Descíamos dois degraus e tinha outro pátio, desta vez com chão em calçada portuguesa, quatro banquinhos em cimento e pedra e uma fonte muito sui-géneris ao centro. Não resisto, vou falar da fonte….
A dita fonte era circular e a parte de baixo funcionava no Verão, única altura do ano em que tinha água (não havia dinheiro para esses luxos durante as outras estações), como uma mini, mesmo muito mini, piscina. O topo era construido aos anéis de cimento pintado de branco, do maior para o menor, tipo chapéu mexicano, para que a água escorresse desde lá de cima.
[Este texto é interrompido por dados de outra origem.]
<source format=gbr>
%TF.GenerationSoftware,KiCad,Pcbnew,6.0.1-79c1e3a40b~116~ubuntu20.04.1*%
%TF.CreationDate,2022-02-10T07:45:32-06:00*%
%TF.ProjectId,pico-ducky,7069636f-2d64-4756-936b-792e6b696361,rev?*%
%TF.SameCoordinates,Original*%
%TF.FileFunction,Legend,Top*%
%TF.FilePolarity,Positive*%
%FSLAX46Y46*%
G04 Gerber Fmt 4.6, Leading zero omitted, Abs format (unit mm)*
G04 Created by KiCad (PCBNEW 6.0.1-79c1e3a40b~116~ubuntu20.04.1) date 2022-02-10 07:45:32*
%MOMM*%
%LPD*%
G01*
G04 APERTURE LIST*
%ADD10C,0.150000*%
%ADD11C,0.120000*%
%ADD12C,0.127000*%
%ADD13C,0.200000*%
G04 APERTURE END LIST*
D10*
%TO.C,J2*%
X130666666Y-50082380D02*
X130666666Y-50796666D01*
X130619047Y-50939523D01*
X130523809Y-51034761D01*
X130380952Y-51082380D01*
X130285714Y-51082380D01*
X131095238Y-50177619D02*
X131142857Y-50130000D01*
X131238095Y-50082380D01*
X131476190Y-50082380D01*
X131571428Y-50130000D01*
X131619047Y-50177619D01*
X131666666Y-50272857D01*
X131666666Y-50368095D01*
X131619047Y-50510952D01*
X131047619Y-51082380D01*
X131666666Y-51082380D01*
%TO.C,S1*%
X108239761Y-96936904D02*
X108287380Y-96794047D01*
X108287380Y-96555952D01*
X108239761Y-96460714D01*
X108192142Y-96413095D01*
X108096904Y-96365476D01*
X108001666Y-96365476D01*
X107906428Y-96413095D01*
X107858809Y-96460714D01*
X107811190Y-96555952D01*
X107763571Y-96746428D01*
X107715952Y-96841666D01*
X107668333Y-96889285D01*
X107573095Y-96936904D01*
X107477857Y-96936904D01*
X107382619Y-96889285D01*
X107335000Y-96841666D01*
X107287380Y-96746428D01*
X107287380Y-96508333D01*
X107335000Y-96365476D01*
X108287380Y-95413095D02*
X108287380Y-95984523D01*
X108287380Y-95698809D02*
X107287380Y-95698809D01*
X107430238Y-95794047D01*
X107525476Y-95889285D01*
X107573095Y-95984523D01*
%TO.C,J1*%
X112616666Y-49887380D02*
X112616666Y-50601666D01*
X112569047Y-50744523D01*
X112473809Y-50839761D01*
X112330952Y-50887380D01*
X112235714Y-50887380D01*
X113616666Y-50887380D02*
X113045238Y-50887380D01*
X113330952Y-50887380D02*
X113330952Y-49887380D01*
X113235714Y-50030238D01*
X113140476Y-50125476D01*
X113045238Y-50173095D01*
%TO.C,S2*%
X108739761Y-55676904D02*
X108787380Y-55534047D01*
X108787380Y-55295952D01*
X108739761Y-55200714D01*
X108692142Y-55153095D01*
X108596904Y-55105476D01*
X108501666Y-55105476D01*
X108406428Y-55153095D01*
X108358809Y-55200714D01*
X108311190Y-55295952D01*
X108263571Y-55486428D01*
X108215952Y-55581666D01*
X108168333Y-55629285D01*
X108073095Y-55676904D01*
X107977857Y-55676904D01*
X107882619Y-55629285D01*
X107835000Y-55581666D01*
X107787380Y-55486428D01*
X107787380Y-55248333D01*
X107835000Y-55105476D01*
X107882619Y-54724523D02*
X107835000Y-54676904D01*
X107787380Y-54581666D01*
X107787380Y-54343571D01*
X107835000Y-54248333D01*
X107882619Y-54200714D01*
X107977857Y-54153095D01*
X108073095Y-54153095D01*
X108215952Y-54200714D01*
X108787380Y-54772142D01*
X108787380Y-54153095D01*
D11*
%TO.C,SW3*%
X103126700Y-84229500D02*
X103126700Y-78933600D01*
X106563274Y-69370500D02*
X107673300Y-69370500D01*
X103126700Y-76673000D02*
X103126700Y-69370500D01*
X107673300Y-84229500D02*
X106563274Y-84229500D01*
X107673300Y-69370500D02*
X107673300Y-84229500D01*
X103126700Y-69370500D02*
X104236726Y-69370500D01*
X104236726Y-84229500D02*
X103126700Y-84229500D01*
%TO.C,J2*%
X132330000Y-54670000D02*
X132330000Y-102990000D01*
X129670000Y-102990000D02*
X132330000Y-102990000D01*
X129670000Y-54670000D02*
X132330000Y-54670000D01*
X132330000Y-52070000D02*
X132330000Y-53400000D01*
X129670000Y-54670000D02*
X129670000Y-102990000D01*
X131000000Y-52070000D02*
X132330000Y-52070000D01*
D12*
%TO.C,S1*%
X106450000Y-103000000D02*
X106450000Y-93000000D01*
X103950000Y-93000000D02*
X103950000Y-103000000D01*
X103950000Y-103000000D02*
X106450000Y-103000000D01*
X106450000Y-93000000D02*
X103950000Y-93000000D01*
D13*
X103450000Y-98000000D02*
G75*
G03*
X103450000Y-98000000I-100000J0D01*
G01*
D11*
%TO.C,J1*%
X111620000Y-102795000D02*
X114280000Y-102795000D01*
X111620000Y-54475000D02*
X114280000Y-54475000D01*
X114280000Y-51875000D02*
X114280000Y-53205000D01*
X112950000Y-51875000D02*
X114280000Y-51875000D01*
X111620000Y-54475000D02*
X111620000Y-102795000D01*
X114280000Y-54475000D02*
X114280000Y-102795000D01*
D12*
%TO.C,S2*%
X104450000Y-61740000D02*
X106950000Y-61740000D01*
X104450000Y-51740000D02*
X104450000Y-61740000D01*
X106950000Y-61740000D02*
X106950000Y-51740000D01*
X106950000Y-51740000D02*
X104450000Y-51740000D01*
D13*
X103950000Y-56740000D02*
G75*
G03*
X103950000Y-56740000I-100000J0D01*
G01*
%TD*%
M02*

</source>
Era a minha delícia esta fonte quase sempre seca!
Mal subíamos os degraus da entrada, tinha ao lado direito, uma buganvília ENORMEEEEEE, com tanta sombra que na minha adolescência, achei que devia ser aproveitada e foi presenteada com uma mesinha velha e cadeiras desencontradas…local que fazia as vezes de escritório, onde fazia os TPC, bebia limonadas e recebia os amigos da escola. Quando fui estudar para Lisboa, a dita cuja foi vítima de uma rajada de vento feroz tendo-se quebrado o tronco pelo meio. Quando vi o estado em que ficou chorei de desgosto.
Nas traseiras tinha uma figueira grande, muito velhinha, que dava uns figos magníficos, segundo diziam (nunca fui muito entusiasta a esse respeito, sempre comi figos a medo, com a terrível sensação de que dezenas de larvas poderiam estar camufladas no seu interior).
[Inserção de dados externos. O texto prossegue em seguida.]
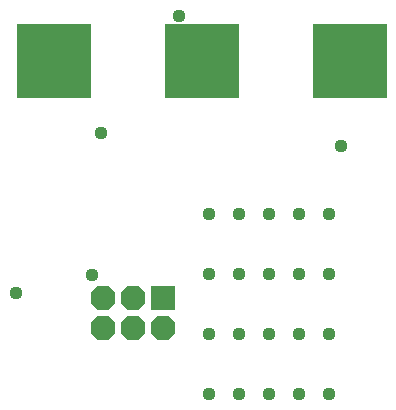
<source format=gbs>
G75*
G70*
%OFA0B0*%
%FSLAX24Y24*%
%IPPOS*%
%LPD*%
%AMOC8*
5,1,8,0,0,1.08239X$1,22.5*
%
%ADD10R,0.0820X0.0820*%
%ADD11OC8,0.0820*%
%ADD12R,0.2470X0.2470*%
%ADD13C,0.0437*%
D10*
X011955Y006455D03*
D11*
X011955Y005455D03*
X010955Y005455D03*
X010955Y006455D03*
X009955Y006455D03*
X009955Y005455D03*
D12*
X008334Y014355D03*
X013255Y014355D03*
X018176Y014355D03*
D13*
X007055Y006605D03*
X009605Y007205D03*
X013505Y007255D03*
X014505Y007255D03*
X015505Y007255D03*
X016505Y007255D03*
X017505Y007255D03*
X017505Y005255D03*
X016505Y005255D03*
X015505Y005255D03*
X014505Y005255D03*
X013505Y005255D03*
X013505Y003255D03*
X014505Y003255D03*
X015505Y003255D03*
X016505Y003255D03*
X017505Y003255D03*
X017505Y009255D03*
X016505Y009255D03*
X015505Y009255D03*
X014505Y009255D03*
X013505Y009255D03*
X009905Y011955D03*
X012480Y015855D03*
X017880Y011505D03*
M02*

</source>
A maioria das portas interiores eram de madeira divididas em duas partes. A do quarto dos meus pais tinha vidrinhos rectangulares que, primeiro foram tapados com cortinhinhas e depois, face à curiosidade e sacanísse dos meus irmãos, acabaram por ser pintados.
O chão da cozinha tinha mosaicos aos quadradinhos pretos e brancos e a sala de entrada (sala de jantar), mosaicos com motivos em tons de vermelho e tecto com rosetas e floreados de gesso. As restantes divisões tinham chão e tectos de madeira.
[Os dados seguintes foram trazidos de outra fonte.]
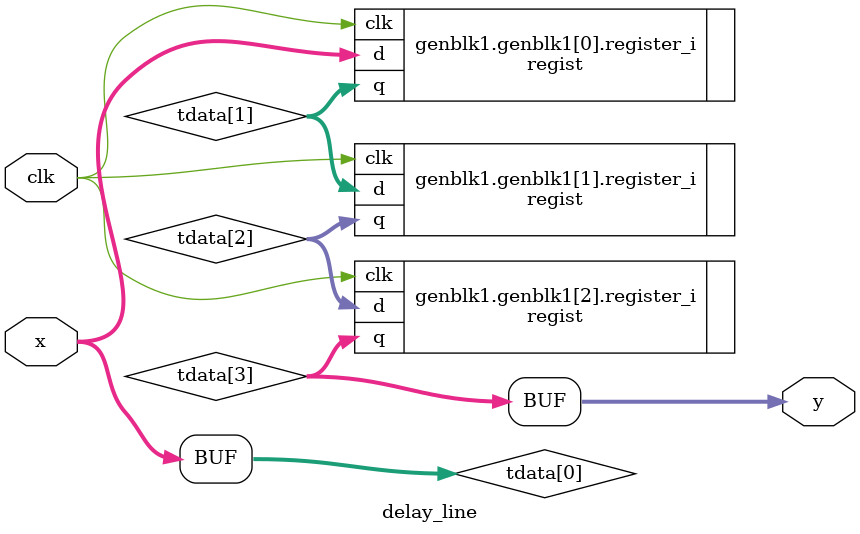
<source format=v>
`timescale 1ns / 1ps


module delay_line
#(
    parameter DELAY = 3,
    parameter N = 20
)

(
    input clk,
    input [N-1:0]x,
    output [N-1:0]y
);

wire [N-1:0] tdata [DELAY:0];

genvar i;

generate

    if(DELAY>0)
    begin
    
        for(i=0;i<DELAY;i=i+1)
        begin
            regist register_i (
                .clk(clk),
                .d(tdata[i]),
                .q(tdata[i+1])
            );
        end
    
    end
    
    

endgenerate

if(DELAY>0)
begin
    assign tdata[0]=x;
    assign y=tdata[DELAY];
end
else assign y=x;

endmodule

</source>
A “minha casa” já não é minha, nem tão pouco nossa. Esteve alugada aos meus pais durante quase 40 anos e foi vendida à 14 anos para demolir e construir um prédio no seu lugar (Actualmente ainda está de pé, cada vez mais degradada. Evito sempre passar por lá porque sofro ao vê-la assim decadente).
…Aiiiiii, faltam-me contar tantas coisas!!!!!
Não quero tornar o texto maçudo e enfadonho, desculpem a “injecção” mas tinha MESMO que partilhar!